To the editor:
I have just re-read, especially in light of the recent election results, the EE Times edition on green engineering, which I think is one of the best to date.
However, I would suggest that while green engineering is probably going to be moving quickly to the fore, I think that one can't at this point deny that nuclear energy will probably be part of the mix. The amount that it will play in the mix is limited, certainly, but not just by the amount of uranium primarily, but rather with the engineering of nuclear plants, the training of people in the industry and resolution and transparency issues regarding the long-term storage of nuclear waste. And especially, the confidence of the people of the United States in this form of energy.
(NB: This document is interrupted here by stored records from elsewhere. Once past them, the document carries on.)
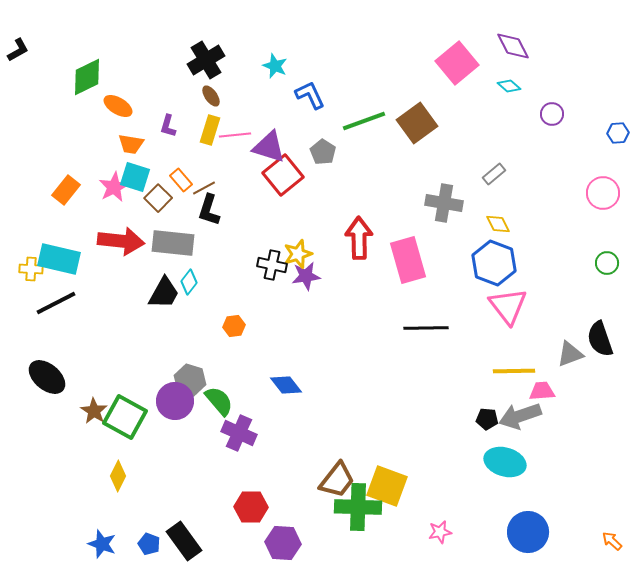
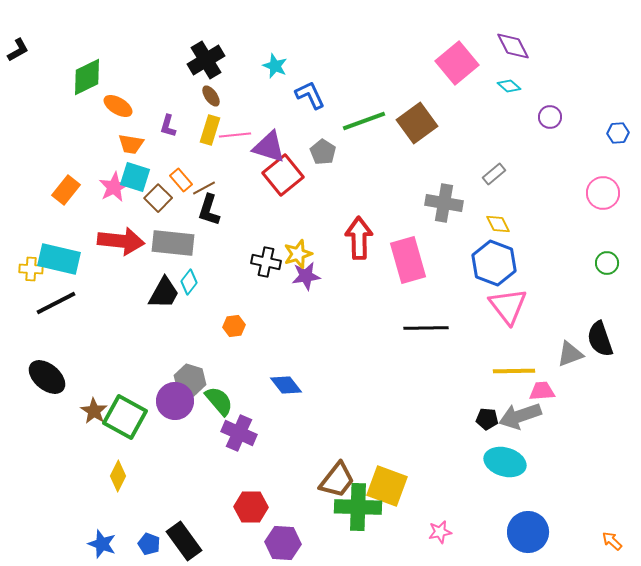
purple circle at (552, 114): moved 2 px left, 3 px down
black cross at (272, 265): moved 6 px left, 3 px up
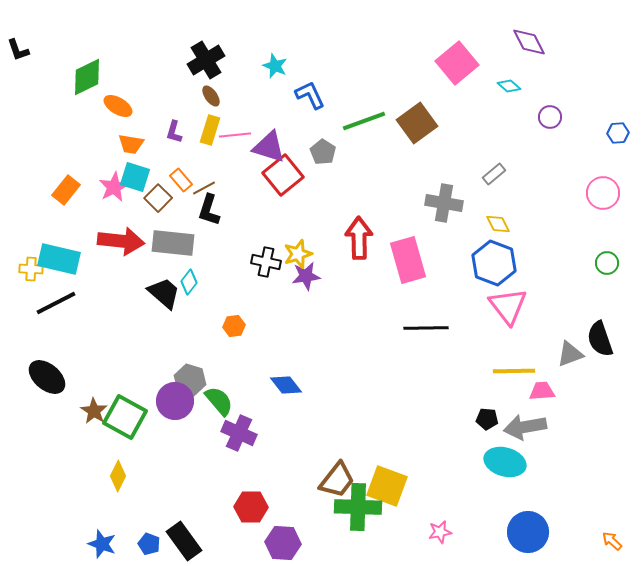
purple diamond at (513, 46): moved 16 px right, 4 px up
black L-shape at (18, 50): rotated 100 degrees clockwise
purple L-shape at (168, 126): moved 6 px right, 6 px down
black trapezoid at (164, 293): rotated 78 degrees counterclockwise
gray arrow at (520, 416): moved 5 px right, 11 px down; rotated 9 degrees clockwise
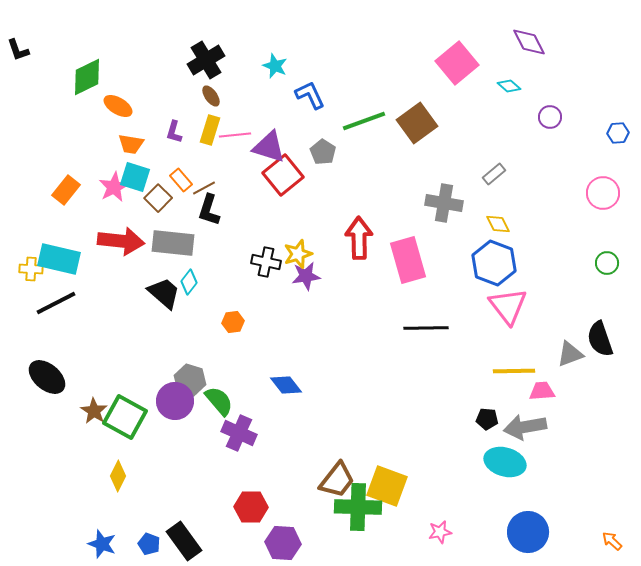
orange hexagon at (234, 326): moved 1 px left, 4 px up
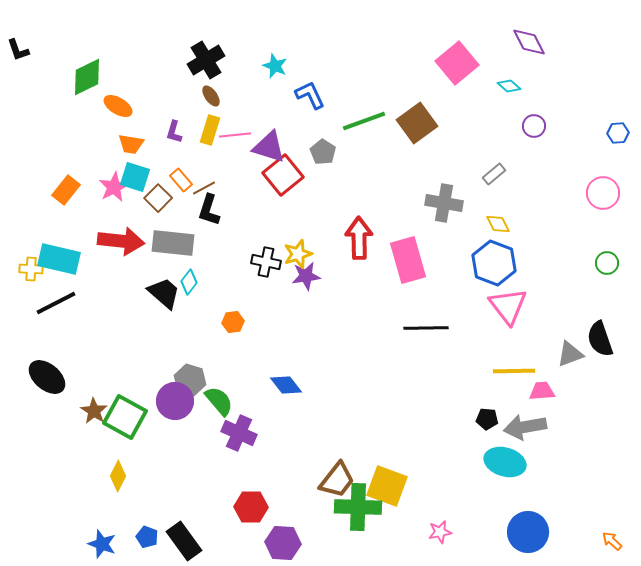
purple circle at (550, 117): moved 16 px left, 9 px down
blue pentagon at (149, 544): moved 2 px left, 7 px up
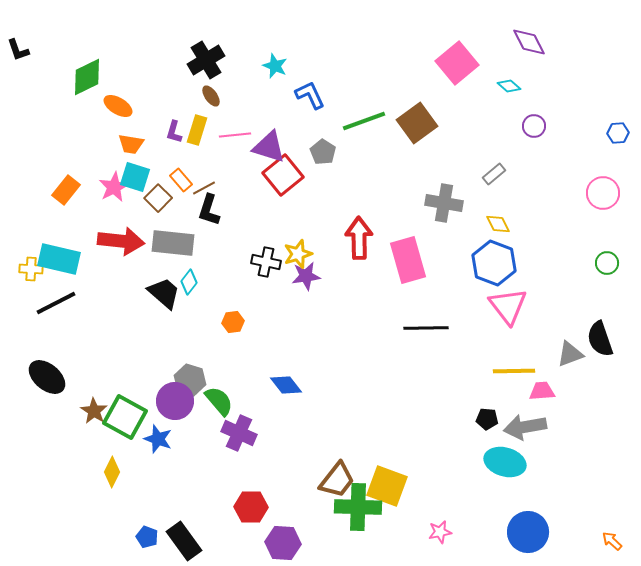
yellow rectangle at (210, 130): moved 13 px left
yellow diamond at (118, 476): moved 6 px left, 4 px up
blue star at (102, 544): moved 56 px right, 105 px up
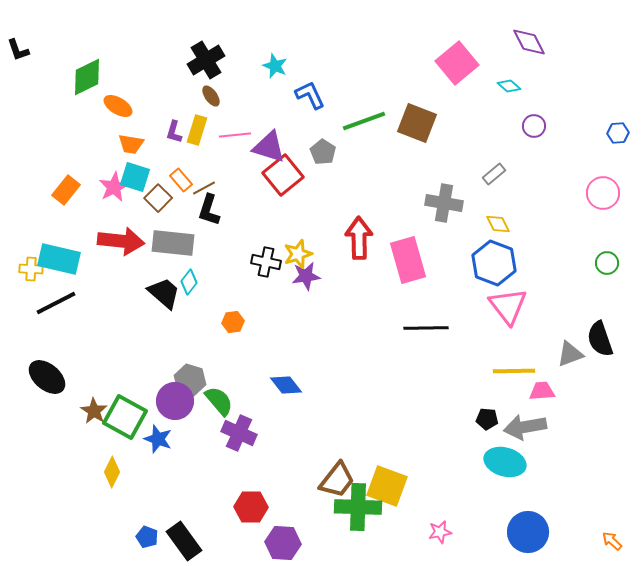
brown square at (417, 123): rotated 33 degrees counterclockwise
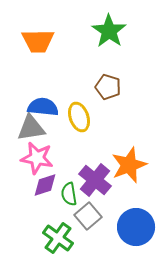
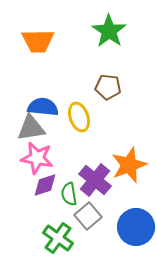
brown pentagon: rotated 10 degrees counterclockwise
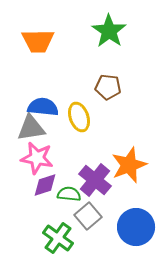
green semicircle: rotated 105 degrees clockwise
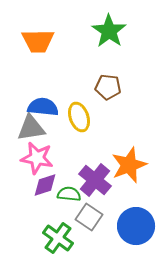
gray square: moved 1 px right, 1 px down; rotated 16 degrees counterclockwise
blue circle: moved 1 px up
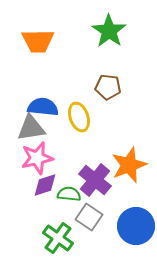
pink star: rotated 24 degrees counterclockwise
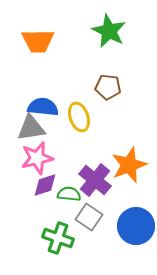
green star: rotated 8 degrees counterclockwise
green cross: rotated 16 degrees counterclockwise
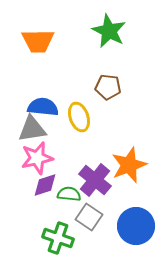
gray triangle: moved 1 px right, 1 px down
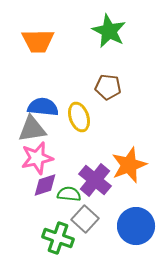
gray square: moved 4 px left, 2 px down; rotated 8 degrees clockwise
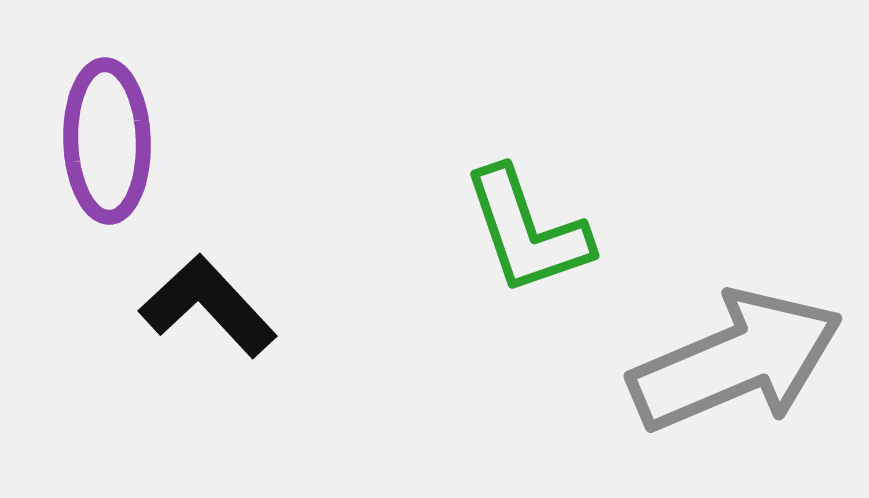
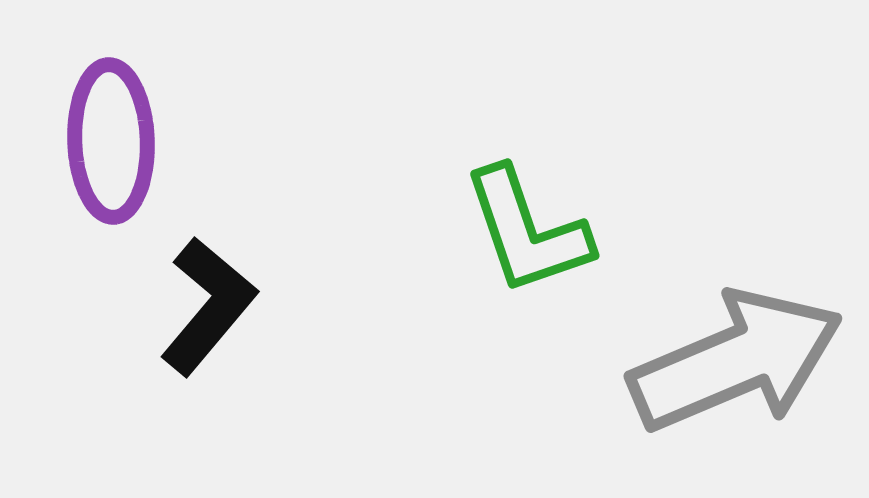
purple ellipse: moved 4 px right
black L-shape: rotated 83 degrees clockwise
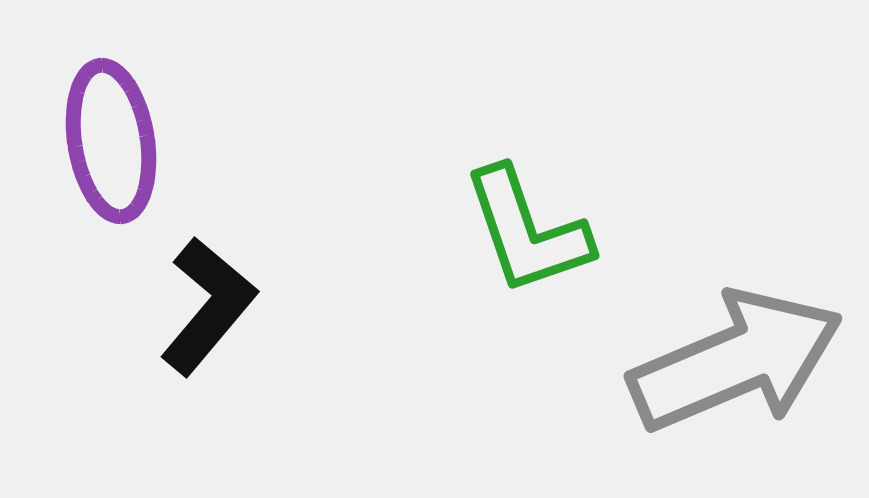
purple ellipse: rotated 7 degrees counterclockwise
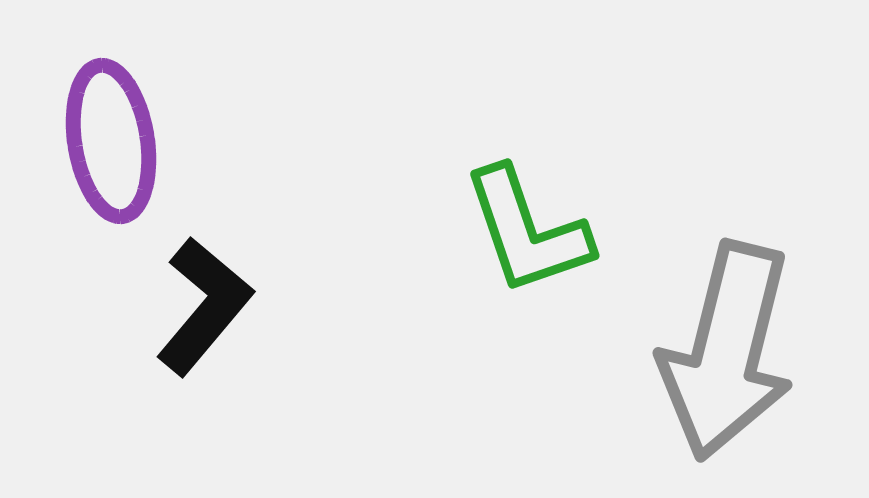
black L-shape: moved 4 px left
gray arrow: moved 9 px left, 10 px up; rotated 127 degrees clockwise
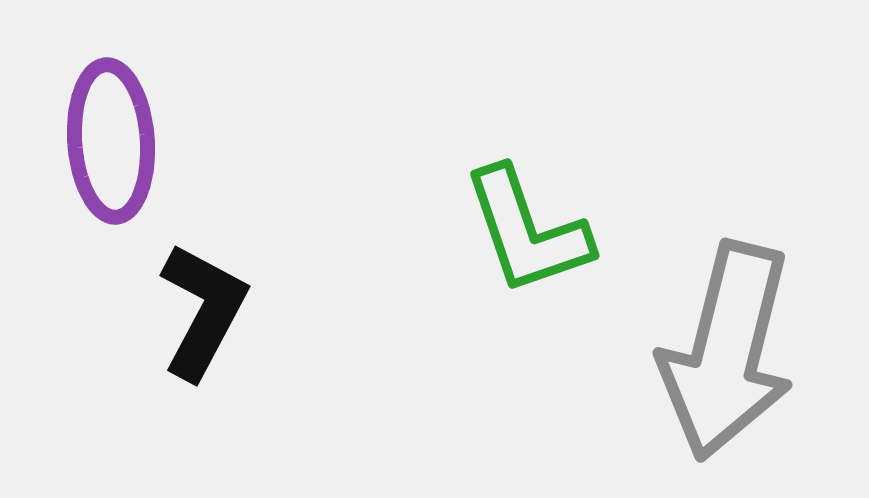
purple ellipse: rotated 5 degrees clockwise
black L-shape: moved 1 px left, 5 px down; rotated 12 degrees counterclockwise
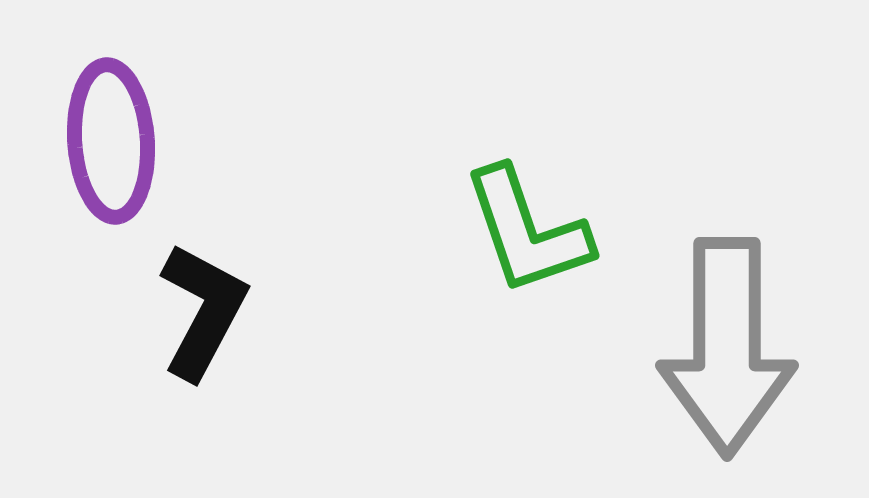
gray arrow: moved 4 px up; rotated 14 degrees counterclockwise
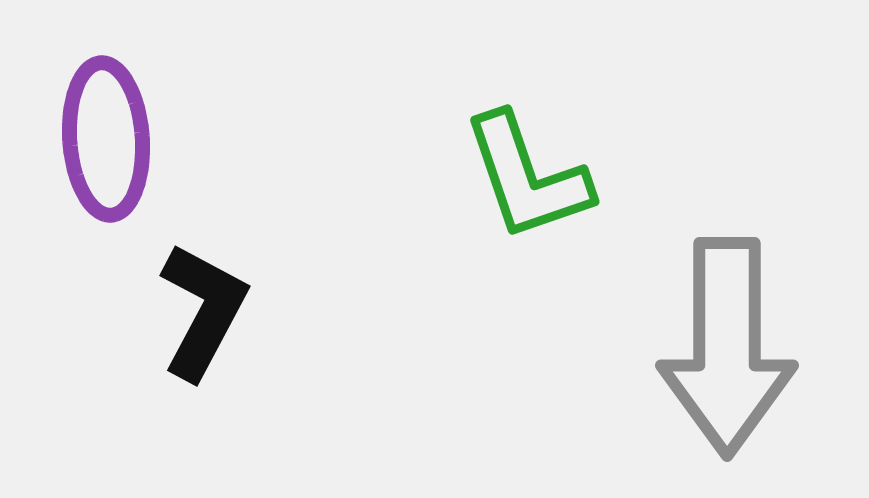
purple ellipse: moved 5 px left, 2 px up
green L-shape: moved 54 px up
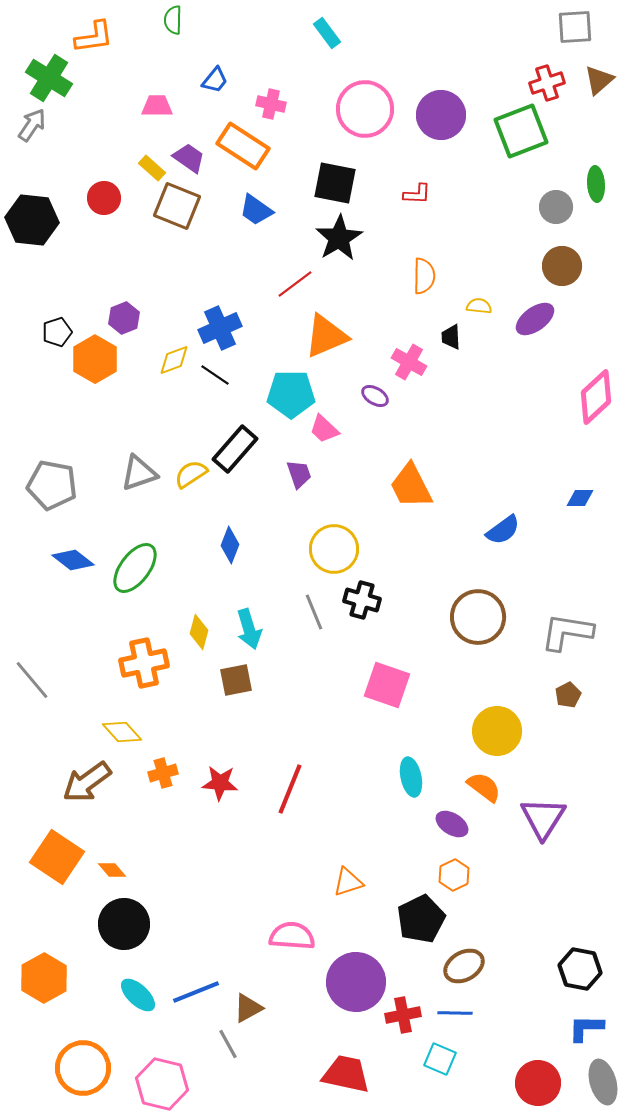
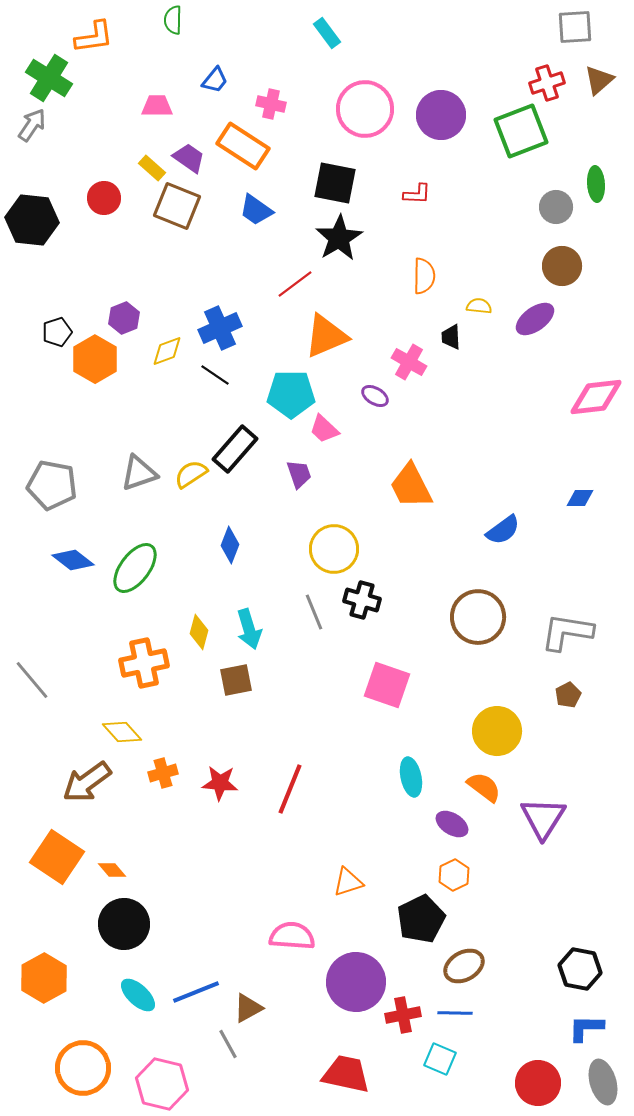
yellow diamond at (174, 360): moved 7 px left, 9 px up
pink diamond at (596, 397): rotated 36 degrees clockwise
The development of most probably wind and solar are in the short and intermediate term the technologies that will get started the quickest. Wave and geothermal probably are longer term, as is the claim for "clean coal" technology, although the earliest for the latter is projected to be 2020.
The concern for infrastructure developement and repair could very well be a part of green engineering development and growth, as the national power grid has not really been optimized since the mid to late 1930's.
Also, there is a Web site that the Obama transistion team has put up where there is a solicitation for ideas regarding energy and the environment, among other issues. I have been submitting ideas to the site, and I would think that the EE community is primed to suggest solutions of a practical nature that can be of grand help to the problems that we are facing as a nation and world.